Data excerpts:
***

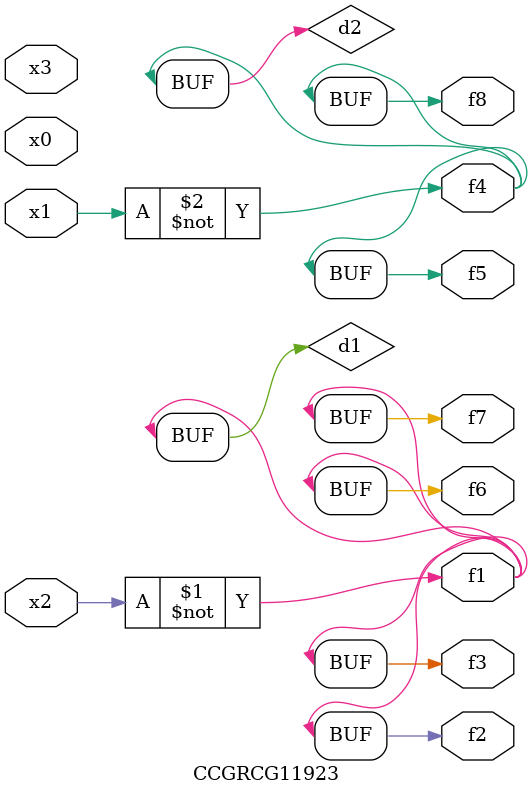
<source format=v>
module CCGRCG11923(
	input x0, x1, x2, x3,
	output f1, f2, f3, f4, f5, f6, f7, f8
);

	wire d1, d2;

	xnor (d1, x2);
	not (d2, x1);
	assign f1 = d1;
	assign f2 = d1;
	assign f3 = d1;
	assign f4 = d2;
	assign f5 = d2;
	assign f6 = d1;
	assign f7 = d1;
	assign f8 = d2;
endmodule

</source>
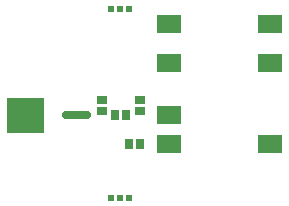
<source format=gbs>
G04*
G04 #@! TF.GenerationSoftware,Altium Limited,Altium Designer,19.1.5 (86)*
G04*
G04 Layer_Color=16711935*
%FSAX25Y25*%
%MOIN*%
G70*
G01*
G75*
%ADD11C,0.02375*%
%ADD18C,0.02756*%
%ADD21R,0.03044X0.03241*%
%ADD22R,0.03320X0.03162*%
%ADD23R,0.07887X0.05918*%
G36*
X0424331Y0309784D02*
X0424331Y0297972D01*
X0411929Y0297972D01*
X0411929Y0309783D01*
X0424331Y0309784D01*
D02*
G37*
D11*
X0446575Y0339508D02*
D03*
X0449528D02*
D03*
X0452480D02*
D03*
X0452480Y0276516D02*
D03*
X0449528D02*
D03*
X0446575D02*
D03*
D18*
X0431614Y0303878D02*
X0438504D01*
D21*
X0452598Y0294429D02*
D03*
X0456299D02*
D03*
X0448071Y0303878D02*
D03*
X0451772D02*
D03*
D22*
X0456220Y0309114D02*
D03*
Y0305335D02*
D03*
X0443622Y0309114D02*
D03*
Y0305335D02*
D03*
D23*
X0465866Y0294429D02*
D03*
Y0303878D02*
D03*
Y0321201D02*
D03*
Y0334193D02*
D03*
X0499724Y0294429D02*
D03*
Y0334193D02*
D03*
Y0321201D02*
D03*
M02*

</source>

***

Directive> Transcribe the records above exactly, excluding every picture.

Output of the task>
<source format=v>
module CCGRCG11923(
	input x0, x1, x2, x3,
	output f1, f2, f3, f4, f5, f6, f7, f8
);

	wire d1, d2;

	xnor (d1, x2);
	not (d2, x1);
	assign f1 = d1;
	assign f2 = d1;
	assign f3 = d1;
	assign f4 = d2;
	assign f5 = d2;
	assign f6 = d1;
	assign f7 = d1;
	assign f8 = d2;
endmodule

</source>
<source format=gbs>
G04*
G04 #@! TF.GenerationSoftware,Altium Limited,Altium Designer,19.1.5 (86)*
G04*
G04 Layer_Color=16711935*
%FSAX25Y25*%
%MOIN*%
G70*
G01*
G75*
%ADD11C,0.02375*%
%ADD18C,0.02756*%
%ADD21R,0.03044X0.03241*%
%ADD22R,0.03320X0.03162*%
%ADD23R,0.07887X0.05918*%
G36*
X0424331Y0309784D02*
X0424331Y0297972D01*
X0411929Y0297972D01*
X0411929Y0309783D01*
X0424331Y0309784D01*
D02*
G37*
D11*
X0446575Y0339508D02*
D03*
X0449528D02*
D03*
X0452480D02*
D03*
X0452480Y0276516D02*
D03*
X0449528D02*
D03*
X0446575D02*
D03*
D18*
X0431614Y0303878D02*
X0438504D01*
D21*
X0452598Y0294429D02*
D03*
X0456299D02*
D03*
X0448071Y0303878D02*
D03*
X0451772D02*
D03*
D22*
X0456220Y0309114D02*
D03*
Y0305335D02*
D03*
X0443622Y0309114D02*
D03*
Y0305335D02*
D03*
D23*
X0465866Y0294429D02*
D03*
Y0303878D02*
D03*
Y0321201D02*
D03*
Y0334193D02*
D03*
X0499724Y0294429D02*
D03*
Y0334193D02*
D03*
Y0321201D02*
D03*
M02*

</source>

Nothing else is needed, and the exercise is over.